18. No processo abreviado n.º…, do 2.º Juízo, do Tribunal Judicial de Mirandela, por sentença de 21/09/2011, transitada em julgado em 03/11/2011, foi o arguido condenado pela prática, em 25/12/2010, de um crime de condução sem habilitação legal do artigo 3º, do Decreto-lei n.º2/98, de 03/01, na pena de quatro meses de prisão, a cumprir por dias livres, em 24 períodos de prisão, correspondentes a fins de semana e feriados que antecederem ou sucederem imediatamente ao fim de semana.
19. No processo comum n.º…, do Tribunal Judicial de Valpaços, por sentença de 17/07/2012, transitada em julgado em 01/10/2012, foi o arguido condenado pela prática, em 04/02/2011, de um crime de condução perigosa de veículo rodoviário, p. e p. pelo artigo 291º, n.º1, alínea b), do Código penal, e de um crime de condução sem habilitação legal do artigo 3º, n.ºs 1 e 2, do Decreto-lei n.º2/98, de 03/01, na pena única de um ano e dois meses de prisão, em regime de permanência na habitação com vigilância eletrónica.
20. No processo comum n.º… do Tribunal judicial de Valpaços, por sentença de 24/01/2013, transitada em julgado em 25/02/2013, foi realizado o cúmulo jurídico das penas aplicadas ao arguido nos processos identificado em 16-19, e o arguido foi condenado na pena única de um ano e nove meses de prisão, em regime de permanência na habitação, com vigilância eletrónica.

III – QUESTÕES A DECIDIR

Perante as conclusões do Recorrente, são 3 as questões a decidir, consistem em saber:

- se o arguido cometeu o ilícito previsto e punido no artigo 3º, nº 2, do Decreto-Lei 2/98 de 3 de Janeiro;

- se a pena concretamente aplicada se mostra exagerada;

- se é de substituir a pena de prisão por outra pena não detentiva

IV – APRECIAÇÃO DO RECURSO

1. Qualificação jurídico-penal da conduta do recorrente

A questão essencial que importa decidir traduz-se em saber se o recorrente cometeu o crime previsto e punido pelo artigo 3º, nº 2, do Decreto-Lei nº 2/98, de 3 de Janeiro, atendendo a que vinha ao volante de um veículo, com o motor desligado, sendo rebocado por um outro.

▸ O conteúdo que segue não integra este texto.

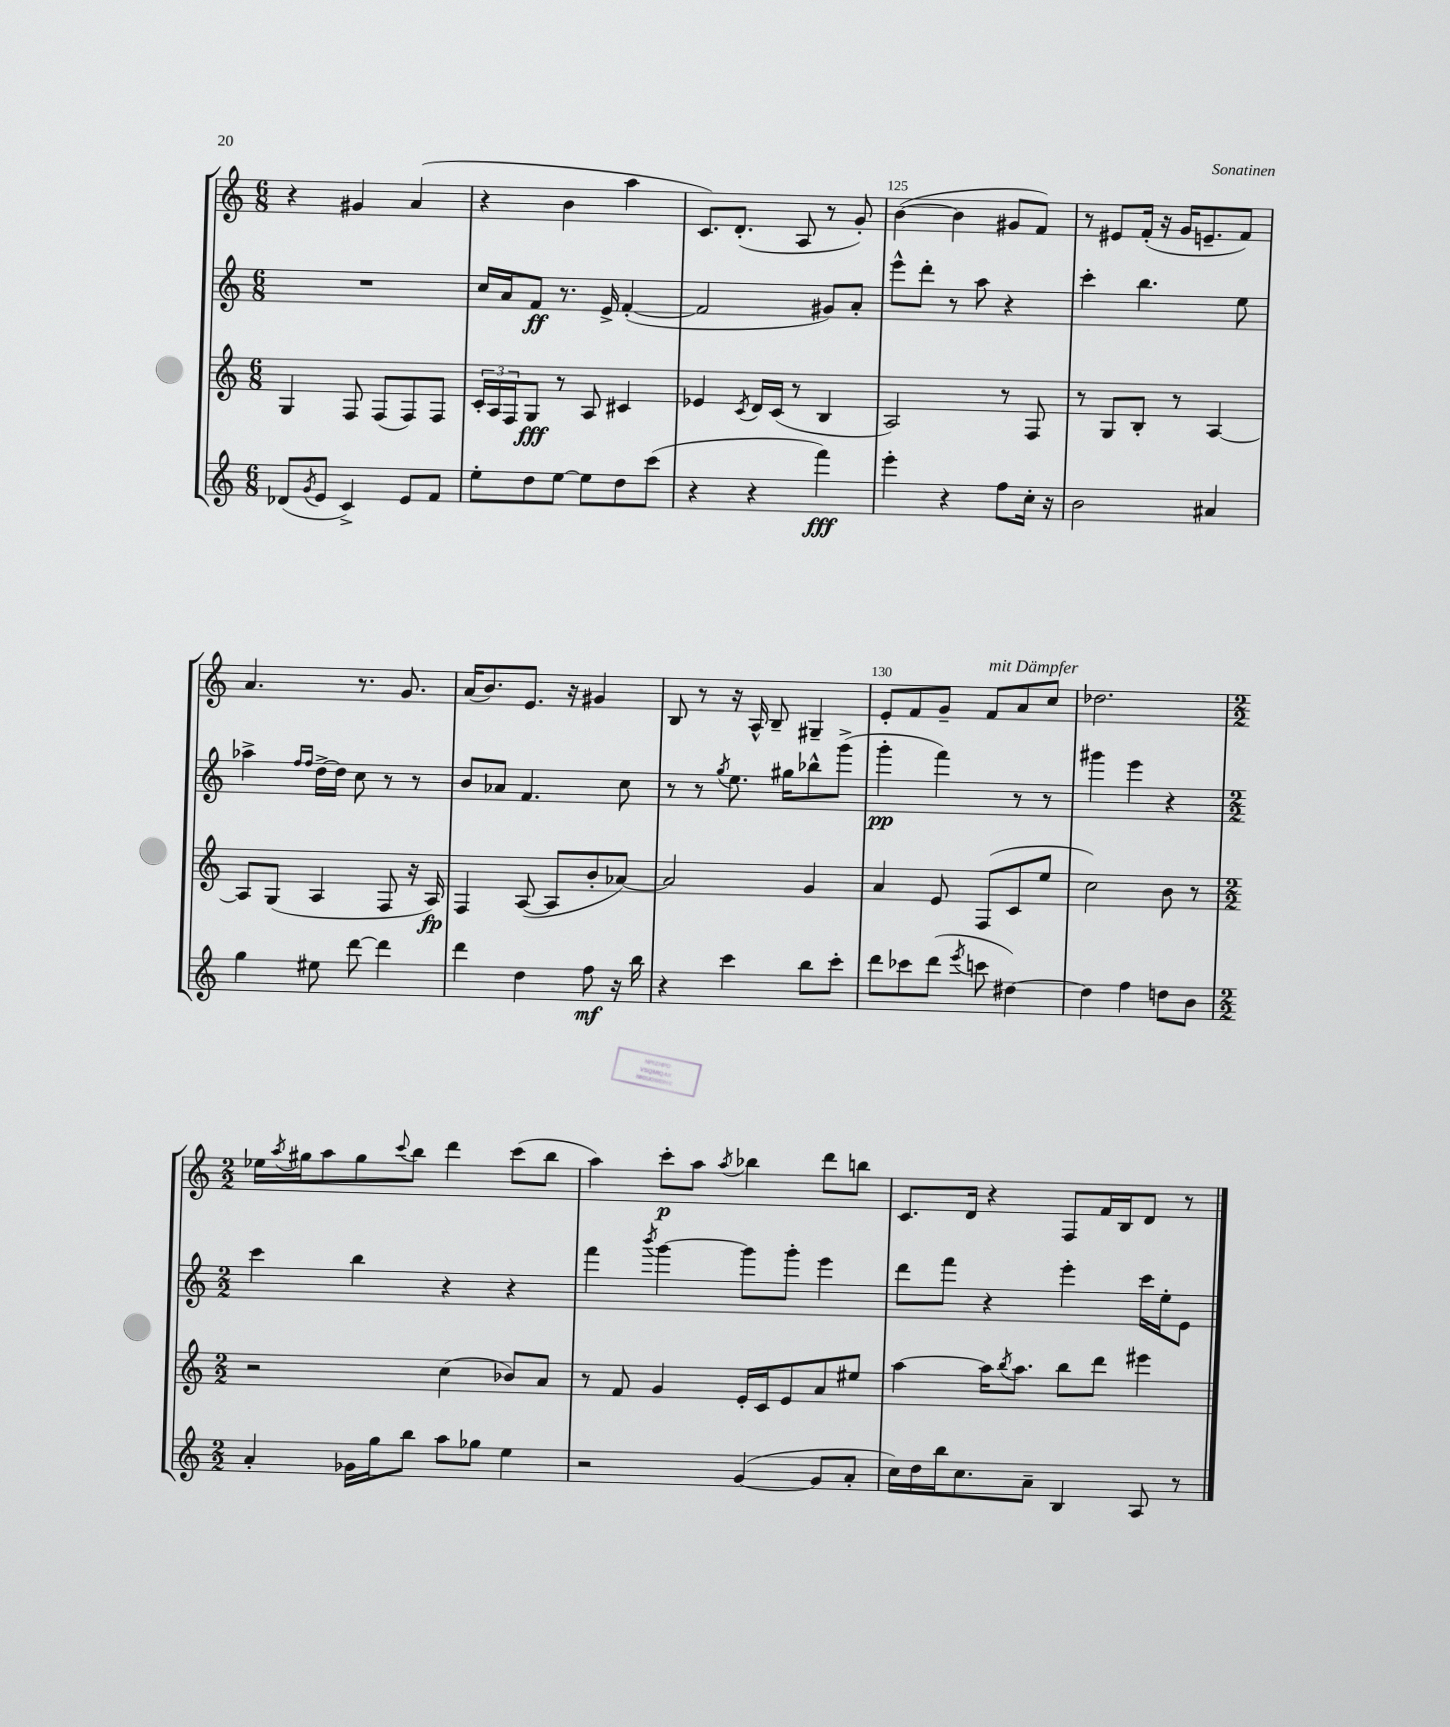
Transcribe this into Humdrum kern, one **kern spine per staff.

**kern	**kern	**kern	**kern
*staff4	*staff3	*staff2	*staff1
*clefG2	*clefG2	*clefG2	*clefG2
*k[]	*k[]	*k[]	*k[]
*M6/8	*M6/8	*M6/8	*M6/8
(8d-/L	4G/	2.r	4r
8qg/	.	.	.
8e/J	.	.	.
4c^/)	8F/	.	4g#/
.	(8F/L	.	.
8e/L	8F/)	.	(4a/
8f/J	8F/J	.	.
=	=	=	=
8ee'\L	24c'/LL	16cc/LL	4r
.	24A/	.	.
.	.	16a/J	.
.	24F/J	.	.
8dd\	8G/J	8f/J	.
[8ee\J	8r	8.r	4b\
8ee\]L	8A/	.	.
.	.	16e^/	.
8dd\	4c#/	([4f'/	4aa\
(8ccc\J	.	.	.
=	=	=	=
4r	4e-/	2f/]	8.c/L)
.	.	.	(8.d'/J
.	8qc/	.	.
4r	16d/LL	.	.
.	(16c/JJ	.	.
.	8r	.	8A/
4fff\)	4B/	8g#/L)	8r
.	.	8a'/J	8g'/)
=	=	=	=
4eee'\	2A/)	8eee^^\L	([4b\
.	.	8ddd'\J	.
4r	.	8r	4b\]
.	.	8aa\	.
8ff\L	8r	4r	8g#/L
16cc'\Jk	8F/	.	8f/J)
16r	.	.	.
=	=	=	=
2b\	8r	4ccc'\	8r
.	8G/L	.	8e#/L
.	8B'/J	4.bb\	(16f'/Jk
.	.	.	16r
.	8r	.	16g/LK
.	.	.	8.e~/
4a#/	[4A/	.	.
.	.	8ee\	8f/J)
=	=	=	=
4gg\	8A/]L	4aa-^\	4.a/
.	(8G/J	.	.
.	.	16qqff/LL	.
.	.	16qqff/JJ	.
8ee#\	4A/	[16dd^\LL	.
.	.	16dd\]JJ	.
[8ddd\	.	8cc\	8.r
4ddd\]	8F/	8r	.
.	.	.	8.g/
.	16r	8r	.
.	16A/)	.	.
=	=	=	=
4ddd\	4F/	8b/L	(16a/LK
.	.	.	8.b/)
.	.	8a-/J	.
4dd\	([8A/	4.f/	8.e/J
.	8A/]L	.	.
.	.	.	16r
8ff\	8b'/	.	4g#/
16r	[8a-/J)	8cc\	.
16bb\	.	.	.
=	=	=	=
4r	2a-/]	8r	8B/
.	.	8r	8r
.	.	8qgg/	.
4ccc\	.	8.ee\	16r
.	.	.	16A^^/
.	.	.	8B~/
.	.	16gg#\LK	.
8bb\L	4g/	8bb-^^\	4G#~/
8ccc'\J	.	(8ggg^\J	.
=	=	=	=
8ddd\L	4a/	4ggg'\	8e'/L
8ccc-\	.	.	8f/
(8ddd\J	8e/	4fff\)	8g~/J
8qeee/	.	.	.
8ccc\	(8F/L	.	8f/L
[4dd#\)	8c/	8r	8a/
.	8ee/J	8r	8cc/J
=	=	=	=
4dd#\]	2cc\)	4ggg#\	2.dd-\
4ff\	.	4eee\	.
8dd\L	8b\	4r	.
8b\J	8r	.	.
=	=	=	=
*M2/2	*M2/2	*M2/2	*M2/2
4a'/	2r	4ccc\	16ee-\LL
.	.	.	8qaa/
.	.	.	16gg#\J
.	.	.	8aa\
16g-\LL	.	4bb\	8gg#\
16gg\J	.	.	.
.	.	.	8qqccc/
8bb\J	.	.	8bb\J
8aa\L	(4cc\	4r	4ddd\
8gg-\J	.	.	.
4ee\	8b-/L)	4r	(8ccc\L
.	8a/J	.	8bb\J
=	=	=	=
2r	8r	4fff\	4aa\)
.	8f/	.	.
.	.	8qbbb/	.
.	4g/	[4ggg\	8ccc'\L
.	.	.	8aa\J
.	.	.	8qaa/
([4g/	16e'/LL	8ggg\]L	4bb-\
.	16c/J	.	.
.	8e/	8ggg'\J	.
8g/]L	8a/	4eee\	8ddd\L
8a'/J	8ee#/J	.	8bb\J
=	=	=	=
16cc\LL)	[4aa\	8ddd\L	8.c/L
16dd\	.	.	.
16bb\J	.	8fff\J	.
8.cc\	.	.	16d/Jk
.	16aa\]LK	4r	4r
.	8qbb/	.	.
.	8.aa\J	.	.
8a~\J	.	.	.
4B/	8bb\L	4eee'\	8F/L
.	8ddd\J	.	16f/L
.	.	.	16B/J
8A/	4eee#\	16ccc\LL	8d/J
.	.	16ee'\J	.
8r	.	8e\J	8r
==	==	==	==
*-	*-	*-	*-
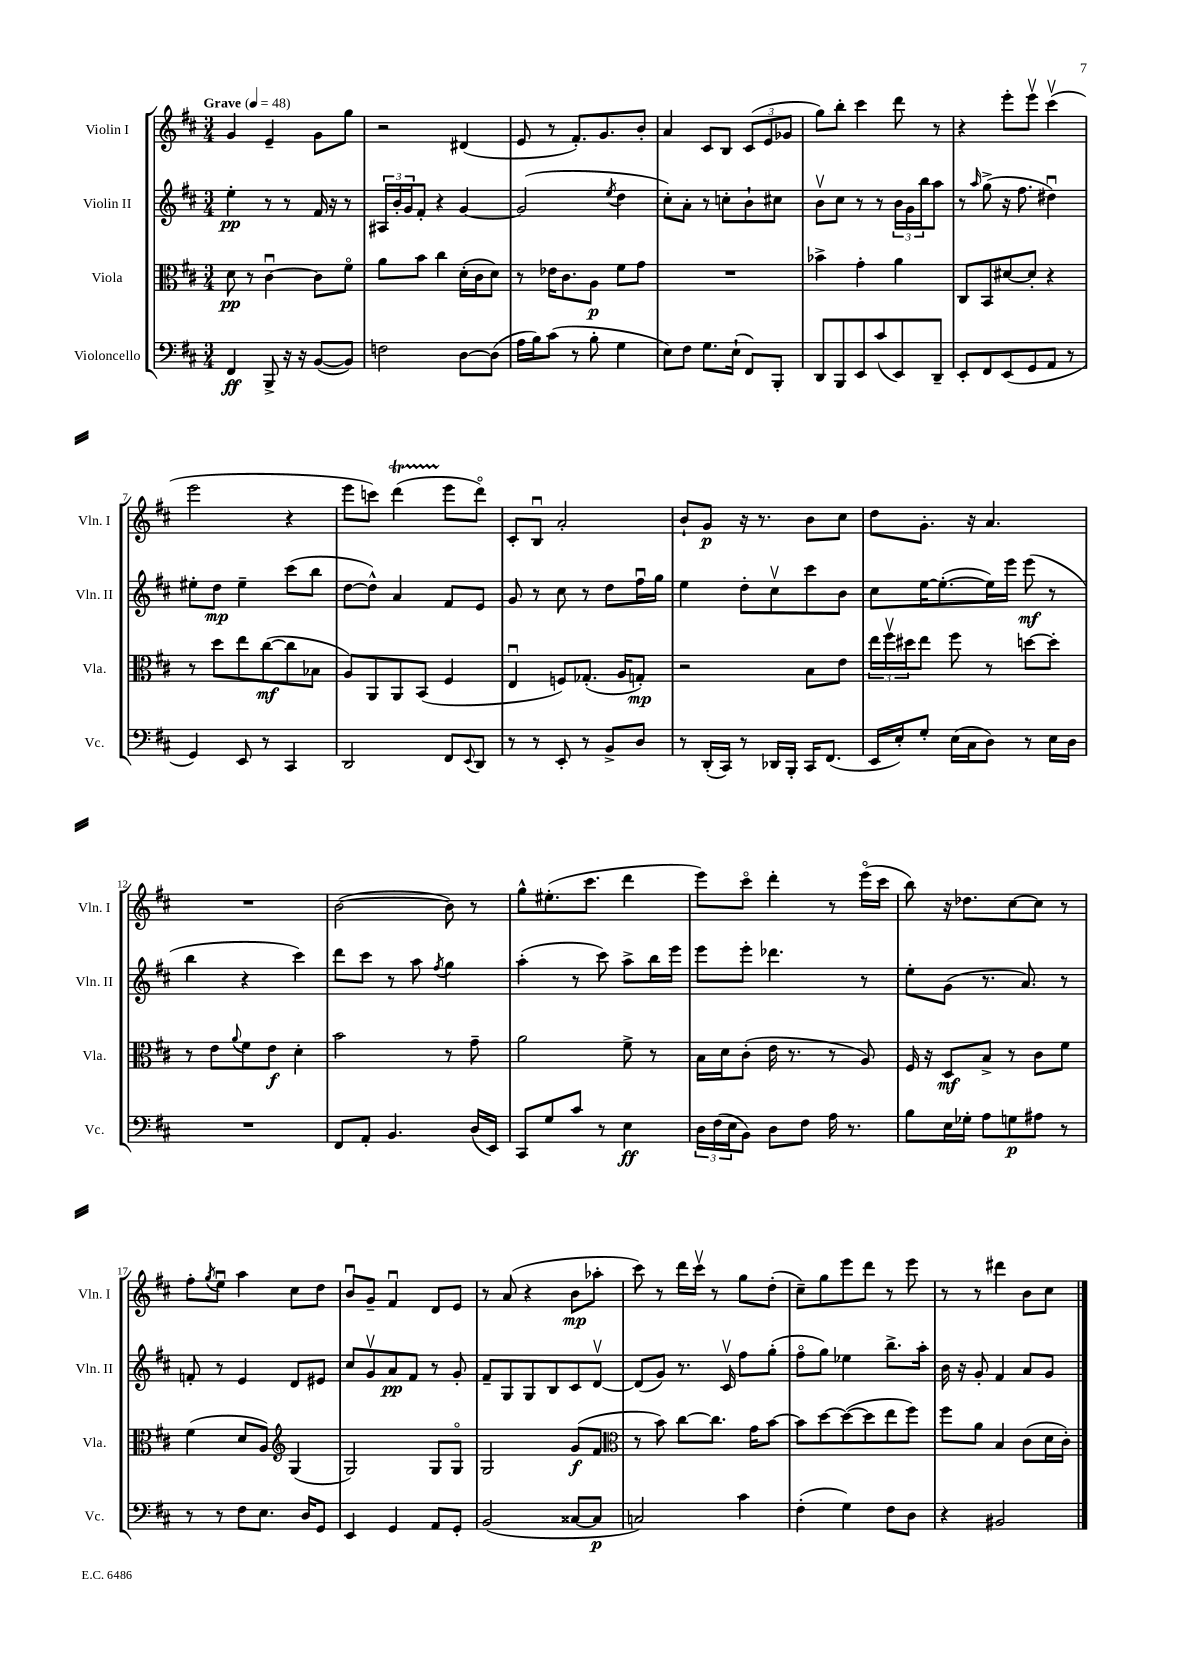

Antes de mais, importa salientar, que a decisão sobre a matéria de facto proferida pelo Tribunal de Mirandela se encontra definitivamente fixada: O recorrente não a impugnou, nos termos e para efeitos do disposto no artigo 412º, nº 3, do Código de Processo Penal Diploma a que, de ora em diante nos referiremos, sem menção do contrário., o texto da decisão sindicada não evidencia nenhum dos vícios a que alude o artigo 410º, nº 2, de conhecimento oficioso, e inexiste renovação da prova.

Está, pois, esta instância impedida de modificar a decisão que fixou a factualidade provada (c.f. o artigo 431º).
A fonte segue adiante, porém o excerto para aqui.